Exercise data »
■ ■ ■ ■ ■

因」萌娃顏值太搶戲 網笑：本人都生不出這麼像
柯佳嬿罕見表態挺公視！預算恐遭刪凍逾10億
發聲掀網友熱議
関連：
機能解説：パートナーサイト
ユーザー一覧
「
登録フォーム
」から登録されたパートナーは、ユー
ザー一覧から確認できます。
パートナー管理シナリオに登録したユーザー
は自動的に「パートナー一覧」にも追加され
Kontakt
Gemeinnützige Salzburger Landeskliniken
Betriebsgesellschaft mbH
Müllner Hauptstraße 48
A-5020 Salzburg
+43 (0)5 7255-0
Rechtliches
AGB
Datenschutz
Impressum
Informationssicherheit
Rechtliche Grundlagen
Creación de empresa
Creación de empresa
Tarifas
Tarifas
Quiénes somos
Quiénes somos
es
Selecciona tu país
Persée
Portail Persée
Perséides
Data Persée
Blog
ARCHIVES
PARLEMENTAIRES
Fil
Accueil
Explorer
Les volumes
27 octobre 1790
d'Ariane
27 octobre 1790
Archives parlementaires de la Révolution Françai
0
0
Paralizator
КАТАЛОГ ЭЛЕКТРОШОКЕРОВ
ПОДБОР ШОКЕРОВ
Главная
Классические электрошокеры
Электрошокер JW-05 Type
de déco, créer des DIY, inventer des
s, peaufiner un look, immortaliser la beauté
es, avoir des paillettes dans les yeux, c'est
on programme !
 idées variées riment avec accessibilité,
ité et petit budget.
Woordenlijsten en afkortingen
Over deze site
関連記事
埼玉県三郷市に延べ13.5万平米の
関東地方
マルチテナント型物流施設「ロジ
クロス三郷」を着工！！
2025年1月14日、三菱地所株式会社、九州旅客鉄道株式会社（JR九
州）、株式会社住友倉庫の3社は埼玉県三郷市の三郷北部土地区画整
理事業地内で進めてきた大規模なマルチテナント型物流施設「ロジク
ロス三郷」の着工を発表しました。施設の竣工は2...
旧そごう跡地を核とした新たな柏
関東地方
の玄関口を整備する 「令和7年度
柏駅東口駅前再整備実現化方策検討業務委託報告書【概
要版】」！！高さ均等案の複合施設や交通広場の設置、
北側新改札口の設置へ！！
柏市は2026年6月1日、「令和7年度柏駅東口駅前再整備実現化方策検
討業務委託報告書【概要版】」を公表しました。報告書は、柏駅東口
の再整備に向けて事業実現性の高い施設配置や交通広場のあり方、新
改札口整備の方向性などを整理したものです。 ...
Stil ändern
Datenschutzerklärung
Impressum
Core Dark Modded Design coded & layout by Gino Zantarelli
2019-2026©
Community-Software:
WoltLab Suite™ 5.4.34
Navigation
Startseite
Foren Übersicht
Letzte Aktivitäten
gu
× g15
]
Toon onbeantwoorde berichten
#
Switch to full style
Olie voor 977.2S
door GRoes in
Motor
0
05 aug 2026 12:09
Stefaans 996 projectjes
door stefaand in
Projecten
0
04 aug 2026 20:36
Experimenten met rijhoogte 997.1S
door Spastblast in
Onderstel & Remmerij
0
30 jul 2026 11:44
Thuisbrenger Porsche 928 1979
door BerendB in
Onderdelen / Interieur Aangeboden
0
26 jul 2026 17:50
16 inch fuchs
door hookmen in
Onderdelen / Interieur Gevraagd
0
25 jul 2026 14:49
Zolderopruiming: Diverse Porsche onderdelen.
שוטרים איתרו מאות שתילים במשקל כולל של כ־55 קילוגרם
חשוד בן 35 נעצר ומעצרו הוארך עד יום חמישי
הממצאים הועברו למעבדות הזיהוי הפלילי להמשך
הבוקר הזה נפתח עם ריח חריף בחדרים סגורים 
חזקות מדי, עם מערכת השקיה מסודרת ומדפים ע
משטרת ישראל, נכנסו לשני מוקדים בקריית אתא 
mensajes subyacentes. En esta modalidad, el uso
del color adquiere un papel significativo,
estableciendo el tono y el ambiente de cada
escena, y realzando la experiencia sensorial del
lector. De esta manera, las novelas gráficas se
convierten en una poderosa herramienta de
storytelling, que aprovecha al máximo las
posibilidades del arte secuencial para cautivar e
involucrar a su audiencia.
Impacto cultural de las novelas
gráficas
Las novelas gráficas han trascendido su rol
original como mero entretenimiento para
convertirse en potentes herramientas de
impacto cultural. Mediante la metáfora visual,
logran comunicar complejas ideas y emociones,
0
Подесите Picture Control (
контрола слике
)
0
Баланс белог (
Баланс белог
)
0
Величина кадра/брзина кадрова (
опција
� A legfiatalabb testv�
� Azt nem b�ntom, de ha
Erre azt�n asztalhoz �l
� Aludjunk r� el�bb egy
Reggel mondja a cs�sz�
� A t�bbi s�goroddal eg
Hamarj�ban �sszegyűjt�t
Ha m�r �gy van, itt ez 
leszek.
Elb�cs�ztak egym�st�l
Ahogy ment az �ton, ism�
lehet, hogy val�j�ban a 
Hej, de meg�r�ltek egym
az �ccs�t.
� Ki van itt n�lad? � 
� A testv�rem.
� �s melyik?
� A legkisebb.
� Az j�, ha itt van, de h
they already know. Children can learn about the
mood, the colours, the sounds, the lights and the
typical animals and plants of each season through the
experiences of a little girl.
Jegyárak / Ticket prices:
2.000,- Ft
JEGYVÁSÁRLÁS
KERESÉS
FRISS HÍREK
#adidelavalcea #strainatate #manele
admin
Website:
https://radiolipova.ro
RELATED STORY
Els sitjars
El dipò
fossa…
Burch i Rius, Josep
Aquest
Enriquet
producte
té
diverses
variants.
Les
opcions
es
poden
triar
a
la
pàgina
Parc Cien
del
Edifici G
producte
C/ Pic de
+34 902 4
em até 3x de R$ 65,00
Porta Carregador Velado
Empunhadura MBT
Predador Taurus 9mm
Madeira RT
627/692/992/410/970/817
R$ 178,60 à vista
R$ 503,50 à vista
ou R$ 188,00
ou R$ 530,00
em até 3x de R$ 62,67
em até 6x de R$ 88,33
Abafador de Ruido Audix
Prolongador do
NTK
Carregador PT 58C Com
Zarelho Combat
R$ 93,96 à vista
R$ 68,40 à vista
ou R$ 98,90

■ ■ ■ ■ ■

All lines above from the one with "Foren Übersicht" to the one with "impacto cultural. Mediante", inclusive, should be copied exactly, and no other lines.

Solved exercise »
Foren Übersicht
Letzte Aktivitäten
gu
× g15
]
Toon onbeantwoorde berichten
#
Switch to full style
Olie voor 977.2S
door GRoes in
Motor
0
05 aug 2026 12:09
Stefaans 996 projectjes
door stefaand in
Projecten
0
04 aug 2026 20:36
Experimenten met rijhoogte 997.1S
door Spastblast in
Onderstel & Remmerij
0
30 jul 2026 11:44
Thuisbrenger Porsche 928 1979
door BerendB in
Onderdelen / Interieur Aangeboden
0
26 jul 2026 17:50
16 inch fuchs
door hookmen in
Onderdelen / Interieur Gevraagd
0
25 jul 2026 14:49
Zolderopruiming: Diverse Porsche onderdelen.
שוטרים איתרו מאות שתילים במשקל כולל של כ־55 קילוגרם
חשוד בן 35 נעצר ומעצרו הוארך עד יום חמישי
הממצאים הועברו למעבדות הזיהוי הפלילי להמשך
הבוקר הזה נפתח עם ריח חריף בחדרים סגורים 
חזקות מדי, עם מערכת השקיה מסודרת ומדפים ע
משטרת ישראל, נכנסו לשני מוקדים בקריית אתא 
mensajes subyacentes. En esta modalidad, el uso
del color adquiere un papel significativo,
estableciendo el tono y el ambiente de cada
escena, y realzando la experiencia sensorial del
lector. De esta manera, las novelas gráficas se
convierten en una poderosa herramienta de
storytelling, que aprovecha al máximo las
posibilidades del arte secuencial para cautivar e
involucrar a su audiencia.
Impacto cultural de las novelas
gráficas
Las novelas gráficas han trascendido su rol
original como mero entretenimiento para
convertirse en potentes herramientas de
impacto cultural. Mediante la metáfora visual,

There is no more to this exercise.